Imagine surfar um dia em uma costa e no dia seguinte contornar o oceano, dirigindo até o outro lado, para aproveitar a mesma tempestade que se deslocou naquela direção.
Agora imagine surfar todos os dias praticamente sozinho e em um pico diferente, escolhendo entre boca de rio, fundo de pedra, slabs e beach breaks de água doce… Parece sonho, né? Mas não é.
Apesar de ter me mudado para um local onde o mar fica a 1.600 km de distância, essa tem sido a minha realidade nos últimos meses.
Se você não se importa em usar roupa de borracha de 6mm, botas, gorro e luvas, odeia crowd e não tem medo de entrar na piscina nos dias mais frios do inverno, acho que também iria gostar de explorar a região dos Grandes Lagos (EUA).
Surfei 14 picos diferentes nas últimas 20 sessões e apenas não dupliquei esses números pela falta de companhia ou condições climáticas.

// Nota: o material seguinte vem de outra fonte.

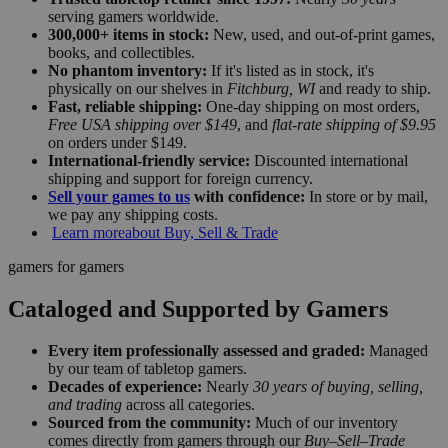
serving gamers worldwide.
300,000+ items in stock:
New, used, and out-of-print games,
books, and collectibles.
No phantom inventory:
If it's listed as in stock, it's
physically on our shelves in
Fitchburg, WI
and ready to ship.
Fast, reliable shipping:
One-day shipping on most orders,
Free USA shipping over $149
, and
flat-rate shipping of $9.95
on orders under $149.
International-friendly service:
Discounted international
shipping and support for foreign currency.
Sell your games to us
with confidence:
In store or by mail,
we pay any shipping costs.
Learn more
about Buy, Sell & Trade
gamers for gamers
Cataloged and Supported by Gamers
Every item professionally assessed and graded:
Managed
by our team of tabletop gamers.
Decades of experience:
Nearly
30 years of buying, selling,
and trading
across all categories.
Sourced from the community:
Much of our inventory
comes directly from gamers through our
Buy–Sell–Trade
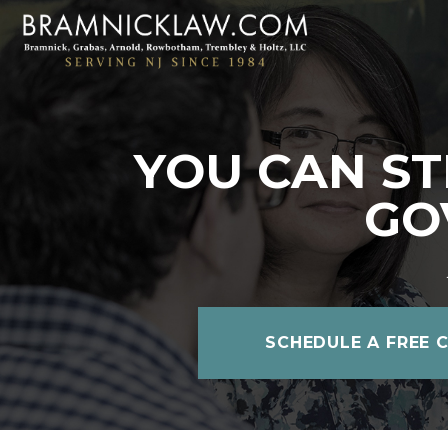
YOU CAN ST
GO
SCHEDULE A FREE 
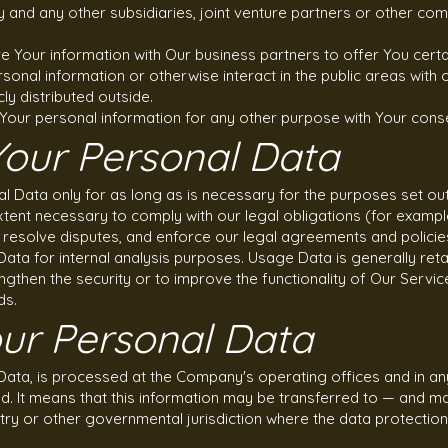
y and any other subsidiaries, joint venture partners or other com
 Your information with Our business partners to offer You certa
sonal information or otherwise interact in the public areas with
ly distributed outside.
Your personal information for any other purpose with Your cons
Your Personal Data
 Data only for as long as is necessary for the purposes set out in
tent necessary to comply with our legal obligations (for example,
, resolve disputes, and enforce our legal agreements and policie
ata for internal analysis purposes. Usage Data is generally reta
ngthen the security or to improve the functionality of Our Servic
ds.
our Personal Data
 Data, is processed at the Company's operating offices and in an
ed. It means that this information may be transferred to — and 
ntry or other governmental jurisdiction where the data protectio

Quando uma tempestade em alto-mar cria ventos fortes o suficiente para gerar uma nova ondulação, a distância entre a costa e a tempestade permite com que as ondas cheguem mais alinhadas, com um período maior e, às vezes, ventos com direções opostas a ondulação favorecem a formação.
As ondas nos Lagos são geradas por fortes tempestades de inverno e geralmente ventos e ondulação possuem a mesma direção, tornando difícil de aproveitar os picos expostos a maior energia do swell.

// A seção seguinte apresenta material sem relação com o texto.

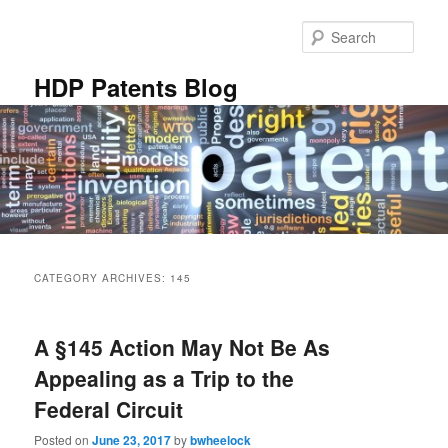
Skip
Skip
to
to
Sear
primary
secondary
content
content
HDP Patents Blog
Main
menu
CATEGORY ARCHIVES:
145
A §145 Action May Not Be As
Appealing as a Trip to the
Federal Circuit
Posted on
June 23, 2017
by
bwheelock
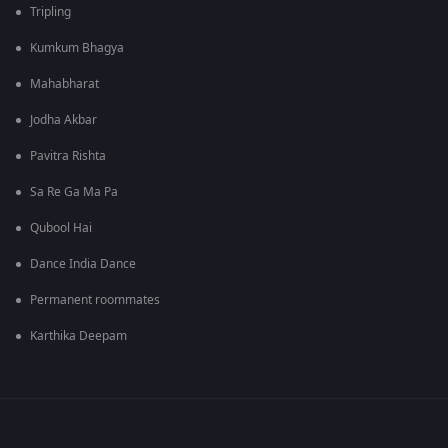
Tripling
Kumkum Bhagya
Mahabharat
Jodha Akbar
Pavitra Rishta
Sa Re Ga Ma Pa
Qubool Hai
Dance India Dance
Permanent roommates
Karthika Deepam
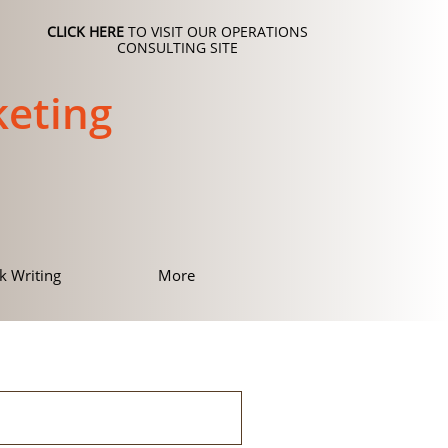
CLICK HERE
TO VISIT OUR OPERATIONS
CONSULTING SITE
eting
k Writing
More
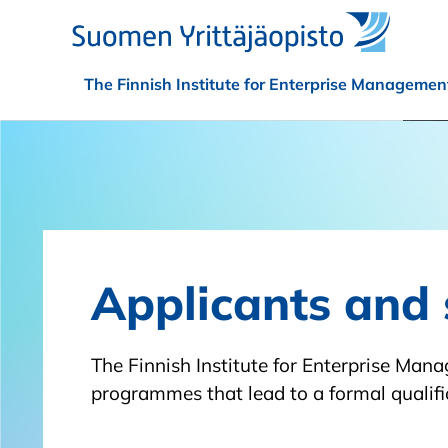
Skip to main content
The Finnish Institute for Enterprise Managemen
Applicants and 
The Finnish Institute for Enterprise Man
programmes that lead to a formal qualific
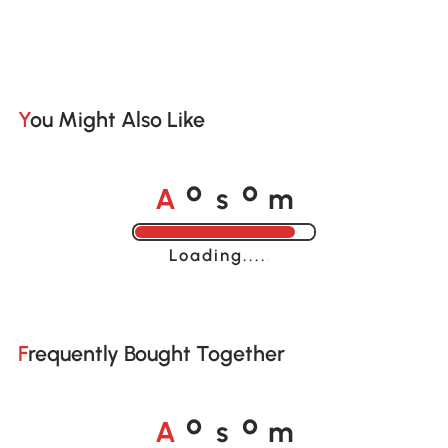
You Might Also Like
A
s
m
o
o
Loading......
Frequently Bought Together
A
s
m
o
o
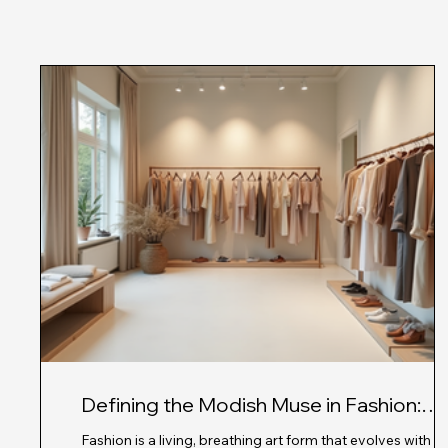
Defining the Modish Muse in Fashion:
Exploring Modern Fashion Influences
Fashion is a living, breathing art form that evolves with e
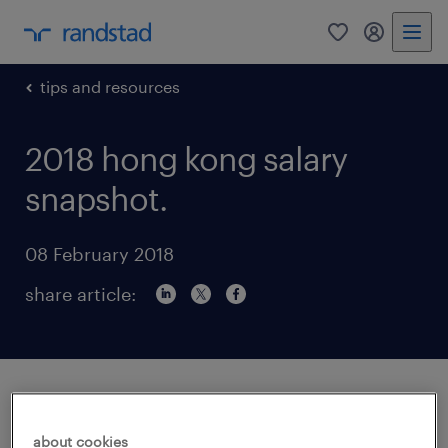
0
my randst
tips and resources
2018 hong kong salary
snapshot.
08 February 2018
share article:
How will digital transformation continue to
impact Hong Kong SAR’s job market
about cookies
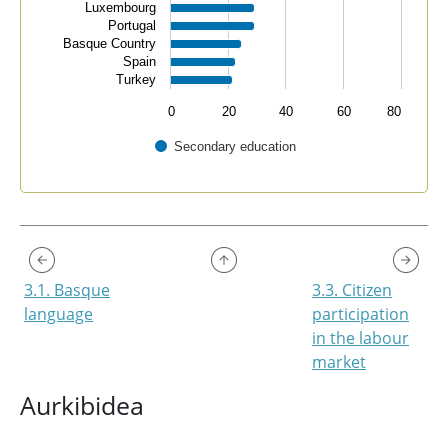
Luxembourg
Portugal
Basque Country
Spain
Turkey
0
20
40
60
80
Secondary education
End of interactive chart.
3.1. Basque
3.3. Citizen
language
participation
in the labour
market
Aurkibidea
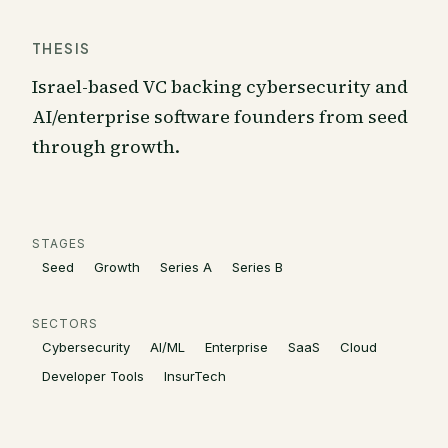
THESIS
Israel-based VC backing cybersecurity and
AI/enterprise software founders from seed
through growth.
STAGES
Seed
Growth
Series A
Series B
SECTORS
Cybersecurity
AI/ML
Enterprise
SaaS
Cloud
Developer Tools
InsurTech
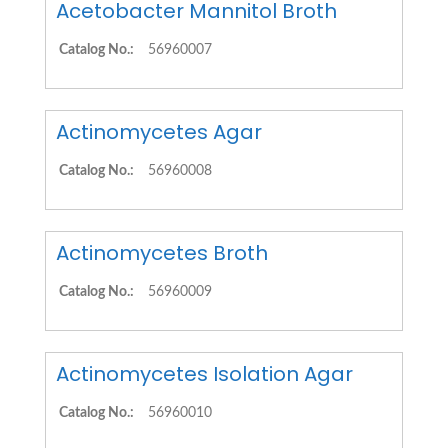
Acetobacter Mannitol Broth
Catalog No.:
56960007
Actinomycetes Agar
Catalog No.:
56960008
Actinomycetes Broth
Catalog No.:
56960009
Actinomycetes Isolation Agar
Catalog No.:
56960010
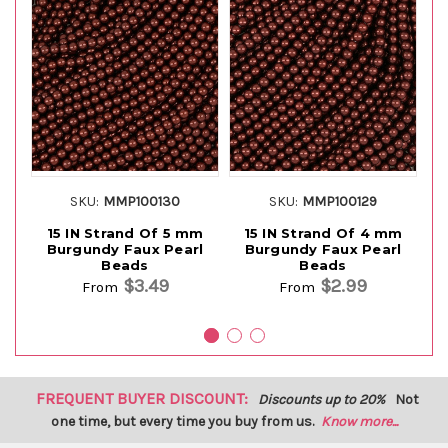
SKU:
MMP100130
SKU:
MMP100129
15 IN Strand Of 5 mm
15 IN Strand Of 4 mm
Burgundy Faux Pearl
Burgundy Faux Pearl
Beads
Beads
$3.49
$2.99
From
From
FREQUENT BUYER DISCOUNT:
Discounts up to 20%
Not
one time, but every time you buy from us.
Know more...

Mas sempre consigo achar um buraquinho mais protegido e apesar do frio e baixo período, toda semana me impressiono com a quantidade e qualidade das ondas que os Lagos Superior e Michigan têm proporcionado.
O corpo humano gasta mais energia para se manter aquecido e a roupa de borracha grossa somada a meias de lã, calca e camisa térmicas contribuem na intensidade da experiência e do perrengue. É difícil expressar o que sinto quando furo uma onda para passar a arrebentação, parece uma mistura de agulhas e vidro cortando a minha cara e o cérebro para de funcionar por alguns segundos.

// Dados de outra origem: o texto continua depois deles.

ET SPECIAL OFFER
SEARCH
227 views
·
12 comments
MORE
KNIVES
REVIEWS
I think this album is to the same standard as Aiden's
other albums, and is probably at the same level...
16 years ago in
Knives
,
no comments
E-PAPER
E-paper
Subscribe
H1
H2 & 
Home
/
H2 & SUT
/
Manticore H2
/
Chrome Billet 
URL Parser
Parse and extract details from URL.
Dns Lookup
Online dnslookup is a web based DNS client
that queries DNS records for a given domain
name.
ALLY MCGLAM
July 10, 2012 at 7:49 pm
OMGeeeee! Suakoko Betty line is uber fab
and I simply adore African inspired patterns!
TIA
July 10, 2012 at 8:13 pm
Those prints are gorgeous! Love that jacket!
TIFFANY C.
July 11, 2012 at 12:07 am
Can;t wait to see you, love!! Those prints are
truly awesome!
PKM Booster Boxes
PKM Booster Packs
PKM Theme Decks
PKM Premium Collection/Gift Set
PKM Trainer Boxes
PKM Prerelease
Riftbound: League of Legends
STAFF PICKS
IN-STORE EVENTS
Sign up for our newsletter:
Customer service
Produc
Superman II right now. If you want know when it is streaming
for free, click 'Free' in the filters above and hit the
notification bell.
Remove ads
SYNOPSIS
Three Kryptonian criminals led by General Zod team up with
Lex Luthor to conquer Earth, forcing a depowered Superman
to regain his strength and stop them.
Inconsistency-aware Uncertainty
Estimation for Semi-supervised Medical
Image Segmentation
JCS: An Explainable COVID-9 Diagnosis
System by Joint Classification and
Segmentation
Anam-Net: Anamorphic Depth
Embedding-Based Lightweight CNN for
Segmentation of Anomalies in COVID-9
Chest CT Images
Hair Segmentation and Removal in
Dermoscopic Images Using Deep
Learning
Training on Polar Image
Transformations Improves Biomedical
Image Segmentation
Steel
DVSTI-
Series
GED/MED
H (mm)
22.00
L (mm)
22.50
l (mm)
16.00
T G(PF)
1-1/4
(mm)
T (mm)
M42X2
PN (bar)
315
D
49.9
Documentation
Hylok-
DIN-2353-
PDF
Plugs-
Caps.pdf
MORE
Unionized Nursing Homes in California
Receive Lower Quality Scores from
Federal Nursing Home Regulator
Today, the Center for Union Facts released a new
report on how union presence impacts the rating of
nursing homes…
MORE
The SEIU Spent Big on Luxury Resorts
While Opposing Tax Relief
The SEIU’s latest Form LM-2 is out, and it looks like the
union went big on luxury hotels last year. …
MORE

Surfistas locais utilizam vaselina para amenizar a sensação do vento na pele molhada, mas ainda não fiz esse teste. Sei que vai ficar ainda mais frio nos próximos meses e estou curioso para ver até qual temperatura é possível entrar na água.
Existem alguns truques essenciais para sobreviver a esse ambiente inóspito e garrafas térmicas com água quente no carro podem salvar a sua vida após algumas horas imerso em água chegando aos 3ºC e temperatura ambiente de -15ºC.
Não esta sendo fácil trocar o sol e areia das praias de Floripa pela neve, mas as paisagens congeladas e a ausência do crowd têm me ajudado a manter a sanidade e o sorriso no rosto.